── DOCUMENT EXCERPT

Problems so obvious to witnesses are unusual; by one estimate, the frequency is about 4 to 5 percent. But some researchers say the paralytic drug may hide cases in which anesthetics failed to block sensation because of an inadequate dose or misplaced IV.

Suffering could be extreme, Groner says. "You just can't tell."

In such cases, "Death by suffocation would occur in a paralyzed inmate fully aware of the progressive suffocation and potassium-induced sensation of burning," Dr. Leonidas Koniaris of the University of Miami Miller School of Medicine and others concluded in a 2007 research article.

In a study of post-mortem toxicology reports from Arizona, Georgia, North Carolina and South Carolina, Koniaris and colleagues concluded that concentrations of anesthetic in the blood were lower than that required for surgery in 43 of 49 executed inmates, and 21 inmates had concentrations consistent with awareness.

So far, courts have rejected arguments the three-drug lethal injection violates the Constitution's ban on cruel and unusual punishment. They lean heavily on a 2008 Supreme Court opinion that "Simply because an execution method may result in pain, either by accident or as an inescapable consequence of death, does not establish the sort of 'objectively intolerable risk of harm' that qualifies as cruel and unusual."

More expertise needed

Nevertheless, 2 states, Washington and Ohio, stopped using the 3-drug protocol last year, in part to sidestep ongoing legal challenges. The use of a large dose of an anesthetic alone provides "less chance for error," Washington corrections spokesman Chad Lewis told The Oregonian earlier this month.

The Oregon Corrections Department released new rules Thursday meant to minimize the chance of mishaps. The rules call for the use of at least 2 medical professionals who "are licensed, have proper training and experience in the preparation and insertion of IVs." The rules don't specify what kind of medical caregiver.

────
── DATASET ENTRIES

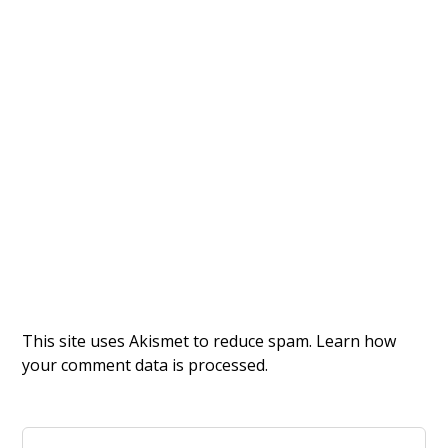
This site uses Akismet to reduce spam.
Learn how
your comment data is processed.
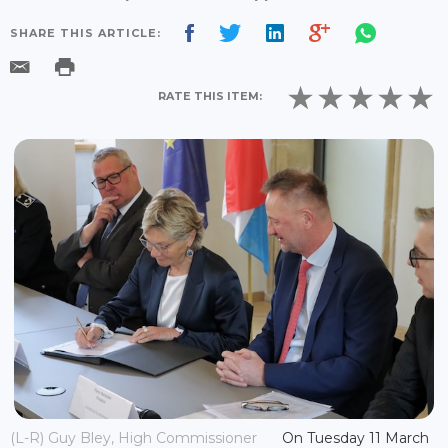
SHARE THIS ARTICLE:
RATE THIS ITEM:
(L-R) Guy Bley, High Commissioner
On Tuesday 11 March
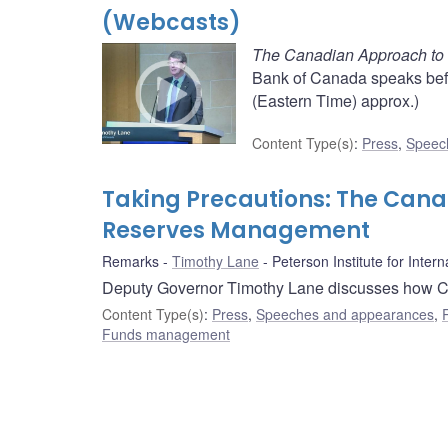
(Webcasts)
The Canadian Approach to
Bank of Canada speaks befor
(Eastern Time) approx.)
Content Type(s)
:
Press
,
Speec
Taking Precautions: The Cana
Reserves Management
Remarks
Timothy Lane
Peterson Institute for Inter
Deputy Governor Timothy Lane discusses how C
Content Type(s)
:
Press
,
Speeches and appearances
,
Funds management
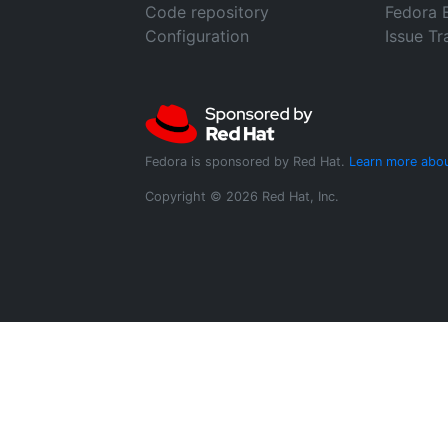
Code repository
Fedora 
Configuration
Issue Tr
Fedora is sponsored by Red Hat.
Learn more abou
Copyright © 2026 Red Hat, Inc.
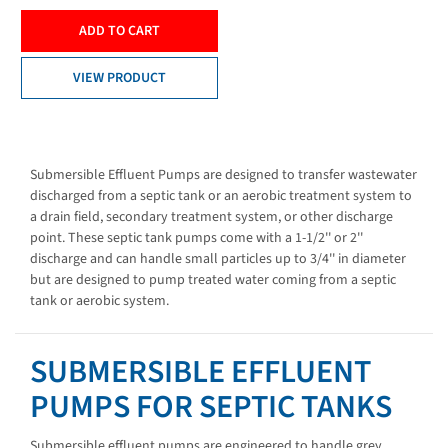
ADD TO CART
VIEW PRODUCT
Submersible Effluent Pumps are designed to transfer wastewater
discharged from a septic tank or an aerobic treatment system to
a drain field, secondary treatment system, or other discharge
point. These septic tank pumps come with a 1-1/2'' or 2''
discharge and can handle small particles up to 3/4'' in diameter
but are designed to pump treated water coming from a septic
tank or aerobic system.
SUBMERSIBLE EFFLUENT
PUMPS FOR SEPTIC TANKS
Submersible effluent pumps are engineered to handle grey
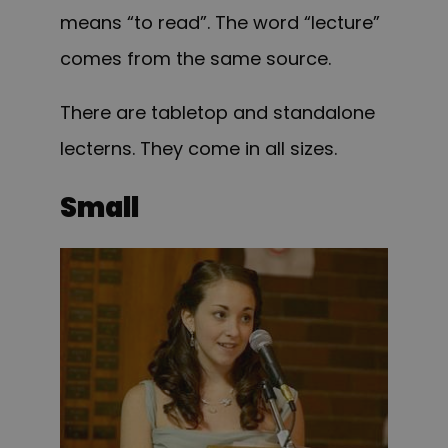
means “to read”. The word “lecture”
comes from the same source.
There are tabletop and standalone
lecterns. They come in all sizes.
Small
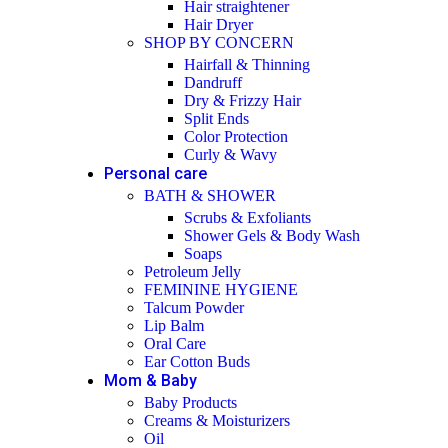
Hair straightener
Hair Dryer
SHOP BY CONCERN
Hairfall & Thinning
Dandruff
Dry & Frizzy Hair
Split Ends
Color Protection
Curly & Wavy
Personal care
BATH & SHOWER
Scrubs & Exfoliants
Shower Gels & Body Wash
Soaps
Petroleum Jelly
FEMININE HYGIENE
Talcum Powder
Lip Balm
Oral Care
Ear Cotton Buds
Mom & Baby
Baby Products
Creams & Moisturizers
Oil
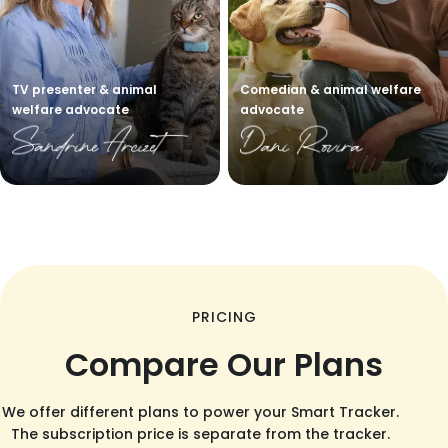
TV presenter & animal
Comedian & animal welfare
welfare advocate
advocate
PRICING
Compare Our Plans
We offer different plans to power your Smart Tracker.
The subscription price is separate from the tracker.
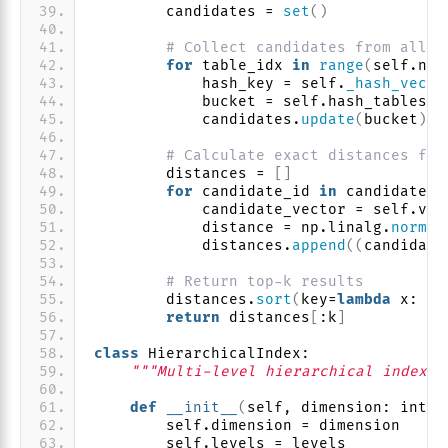
        candidates = 
set
()
# Collect candidates from all h
for
 table_idx 
in
range
(
self.num
            hash_key = self.
_hash_vecto
            bucket = self.hash_tables
[
t
            candidates.
update
(
bucket
)
# Calculate exact distances for
        distances = 
[]
for
 candidate_id 
in
 candidates:
            candidate_vector = self.vec
            distance = np.linalg.
norm
(
q
            distances.
append
((
candidate
# Return top-k results
        distances.
sort
(
key=
lambda
 x: x
[
return
 distances
[
:k
]
class
 HierarchicalIndex:
"""Multi-level hierarchical index f
def
__init__
(
self, dimension: int, 
        self.dimension = dimension
        self.levels = levels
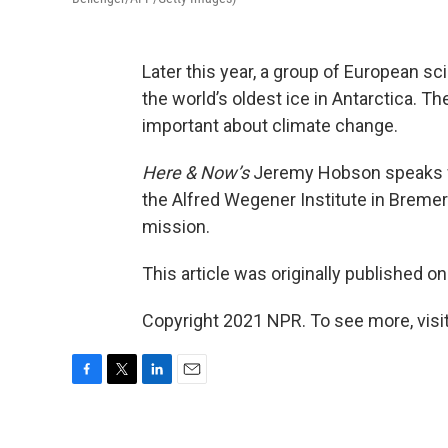
Later this year, a group of European scie
the world’s oldest ice in Antarctica. Th
important about climate change.
Here & Now’s
Jeremy Hobson speaks 
the Alfred Wegener Institute in Bremer
mission.
This article was originally published o
Copyright 2021 NPR. To see more, visit
F
T
L
E
a
w
i
m
c
i
n
a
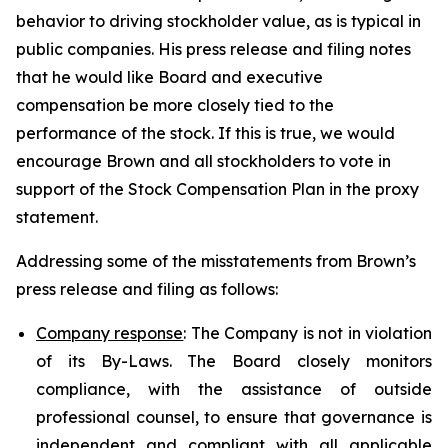
behavior to driving stockholder value, as is typical in
public companies. His press release and filing notes
that he would like Board and executive
compensation be more closely tied to the
performance of the stock. If this is true, we would
encourage Brown and all stockholders to vote in
support of the Stock Compensation Plan in the proxy
statement.
Addressing some of the misstatements from Brown’s
press release and filing as follows:
Company response
: The Company is not in violation
of its By-Laws. The Board closely monitors
compliance, with the assistance of outside
professional counsel, to ensure that governance is
independent and compliant with all applicable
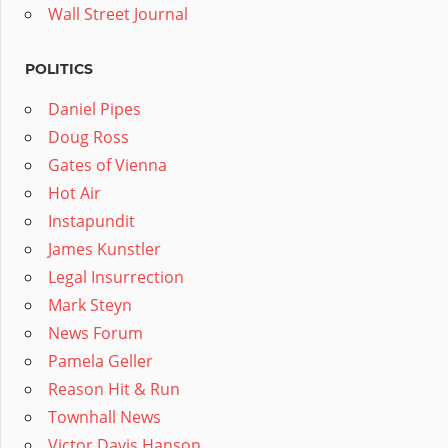
Wall Street Journal
POLITICS
Daniel Pipes
Doug Ross
Gates of Vienna
Hot Air
Instapundit
James Kunstler
Legal Insurrection
Mark Steyn
News Forum
Pamela Geller
Reason Hit & Run
Townhall News
Victor Davis Hanson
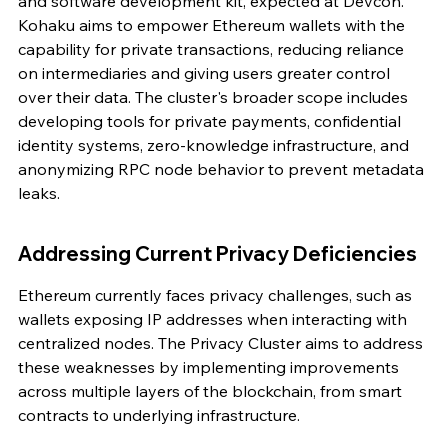
and software development kit, expected at Devcon. 
Kohaku aims to empower Ethereum wallets with the 
capability for private transactions, reducing reliance 
on intermediaries and giving users greater control 
over their data. The cluster's broader scope includes 
developing tools for private payments, confidential 
identity systems, zero-knowledge infrastructure, and 
anonymizing RPC node behavior to prevent metadata 
leaks.
Addressing Current Privacy Deficiencies
Ethereum currently faces privacy challenges, such as 
wallets exposing IP addresses when interacting with 
centralized nodes. The Privacy Cluster aims to address 
these weaknesses by implementing improvements 
across multiple layers of the blockchain, from smart 
contracts to underlying infrastructure.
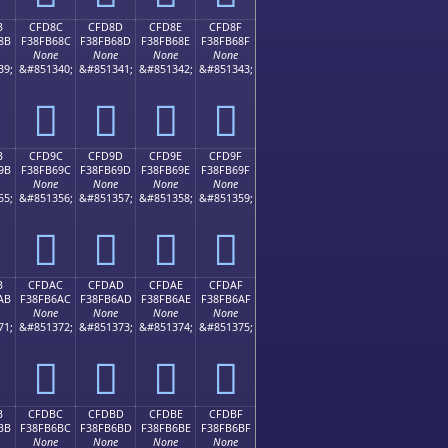
B
CFD8C
CFD8D
CFD8E
CFD8F
8B
F38FB68C
F38FB68D
F38FB68E
F38FB68F
None
None
None
None
39;
&#851340;
&#851341;
&#851342;
&#851343;
󏶌
󏶍
󏶎
󏶏
B
CFD9C
CFD9D
CFD9E
CFD9F
9B
F38FB69C
F38FB69D
F38FB69E
F38FB69F
None
None
None
None
55;
&#851356;
&#851357;
&#851358;
&#851359;
󏶜
󏶝
󏶞
󏶟
B
CFDAC
CFDAD
CFDAE
CFDAF
AB
F38FB6AC
F38FB6AD
F38FB6AE
F38FB6AF
None
None
None
None
71;
&#851372;
&#851373;
&#851374;
&#851375;
󏶬
󏶭
󏶮
󏶯
B
CFDBC
CFDBD
CFDBE
CFDBF
BB
F38FB6BC
F38FB6BD
F38FB6BE
F38FB6BF
None
None
None
None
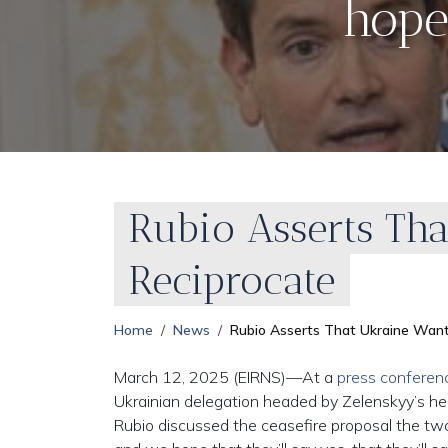
hope
Rubio Asserts Tha
Reciprocate
Home
News
Rubio Asserts That Ukraine Want
March 12, 2025 (EIRNS)—At a
press conferen
Ukrainian delegation headed by Zelenskyy’s hea
Rubio discussed the ceasefire proposal the two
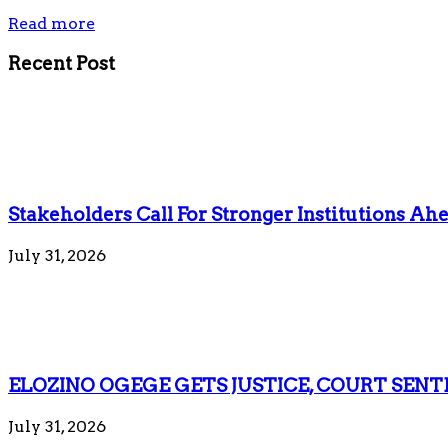
Read more
Recent Post
Stakeholders Call For Stronger Institutions Ahe
July 31, 2026
ELOZINO OGEGE GETS JUSTICE, COURT SENT
July 31, 2026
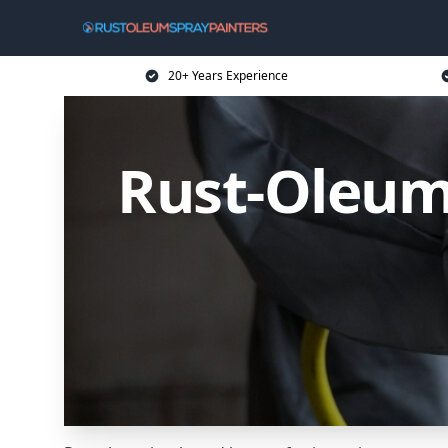
20+ Years Experience
Rust-Oleum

────

**WHAT TO DO**
Update the lethal-injection article from the words "Problems so obvious" through the words "2007 research article.", changing "witnesses" to "observers". These records have no connection to the text.

**TASK SOLUTION**
Problems so obvious to observers are unusual; by one estimate, the frequency is about 4 to 5 percent. But some researchers say the paralytic drug may hide cases in which anesthetics failed to block sensation because of an inadequate dose or misplaced IV.

Suffering could be extreme, Groner says. "You just can't tell."

In such cases, "Death by suffocation would occur in a paralyzed inmate fully aware of the progressive suffocation and potassium-induced sensation of burning," Dr. Leonidas Koniaris of the University of Miami Miller School of Medicine and others concluded in a 2007 research article.